Another problem for addicts taking benzos is that when addicts take a benzo for ‘anxiety’, they don’t focus on the disappearance of their anxiety– they focus on the appearance of the ‘buzz’ from the benzo.  ‘Normal’ people hate that feeling, and so they find benzos to be too sedating or too impairing.   But addicts LOVE that feeling– any feeling– and so they dose until they feel it– not until the anxiety is gone.  And that extra ‘dosing for feeling,’ combined with the fast tolerance  characteristic of benzos, leads to rapid escalation of dose.  And what a surprise– that dose escalation even occurs in people who say ‘don’t worry doc– I don’t plan to raise the dose.’

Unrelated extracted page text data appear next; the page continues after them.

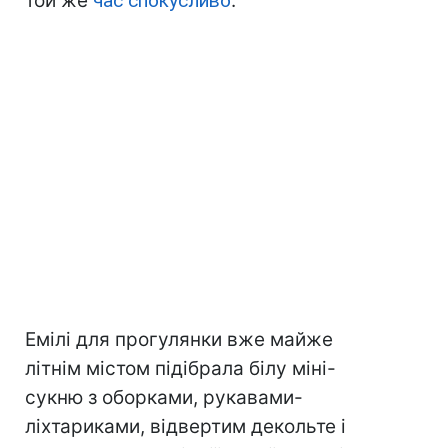
той же
час спокусливо
.
Емілі для прогулянки вже майже
літнім містом підібрала білу міні-
сукню з оборками, рукавами-
ліхтариками, відвертим декольте і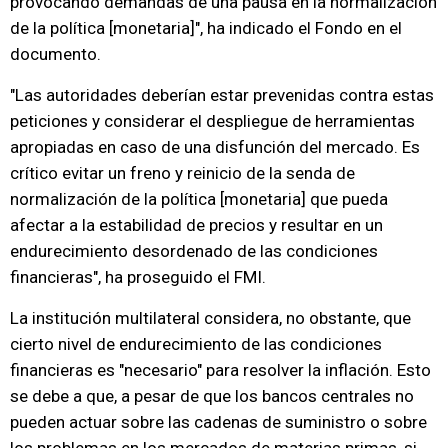
provocando demandas de una pausa en la normalización
de la política [monetaria]", ha indicado el Fondo en el
documento.
"Las autoridades deberían estar prevenidas contra estas
peticiones y considerar el despliegue de herramientas
apropiadas en caso de una disfunción del mercado. Es
crítico evitar un freno y reinicio de la senda de
normalización de la política [monetaria] que pueda
afectar a la estabilidad de precios y resultar en un
endurecimiento desordenado de las condiciones
financieras", ha proseguido el FMI.
La institución multilateral considera, no obstante, que
cierto nivel de endurecimiento de las condiciones
financieras es "necesario" para resolver la inflación. Esto
se debe a que, a pesar de que los bancos centrales no
pueden actuar sobre las cadenas de suministro o sobre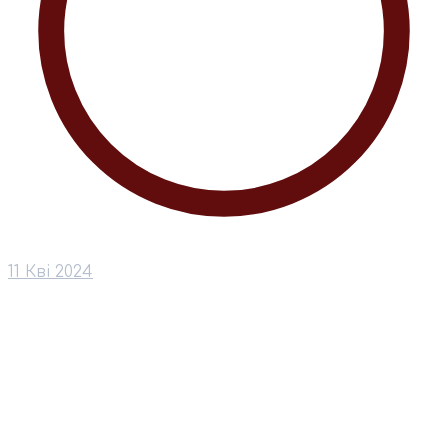
11 Кві 2024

I realize I’m expressing anger with this post, but hey, I have to express it somewhere!  Part of my anger comes from the repeated behavior of addicts– behaviors that I resent that will always remain within myself as well.  I realize my anger is for the addiction, not for the person suffering from the addiction… but sometimes I am frustrated by the unwillingness of addicts who are at the edge of relapse to ‘step up’ and face the challenges, and to fight for their lives.  I was also angry at what happened on a TV show this AM as I was getting dressed.   I shouldn’t admit this… but I was watching MTV, the show about the teens who became pregnant and had babies, which is now a show about teen moms… and one of the teen moms went to the doctor and complained of her ‘anxiety’.  She is young, bored, stuck at home with a crying baby… and she has ‘anxiety.’ Some mornings she ‘just lays in bed and doesn’t want to get up.’   What a surprise that she isn’t just thrilled to get up every morning!  She sees a doc (who could pass for a beetle if he had the right markings on his back) and the doc prescribes… Klonopin.  The next morning the baby is fussing and the teen mom holds the baby at arms’ length, passes him to her BF, and says ‘I have to take my Klonopins.’   A close shot of the bottle shows instructions to take ‘one tab twice per day’ (clonazepam has a half-life of about 24 hours, so the level in her body will increase over several days to a high steady-state level).  The next camera shot the next day shows her laying on the couch, yawning, saying that the medication seems to be working.  Her one-yr-old, meanwhile, is… somewhere….  not sure where I left him… 
But at least she isn’t ‘anxious’!
I went off on something that I was only going to mention in passing… so I guess I’ll finish the story I intended to write in a few days.  I want to write about a couple studies that looked at the cognitive effects of buprenorphine, methadone, and benzos.  Thanks for letting me vent…    good luck returning to work tomorrow for those of us lucky enough to be working, and I hope those who are looking find somethng soon.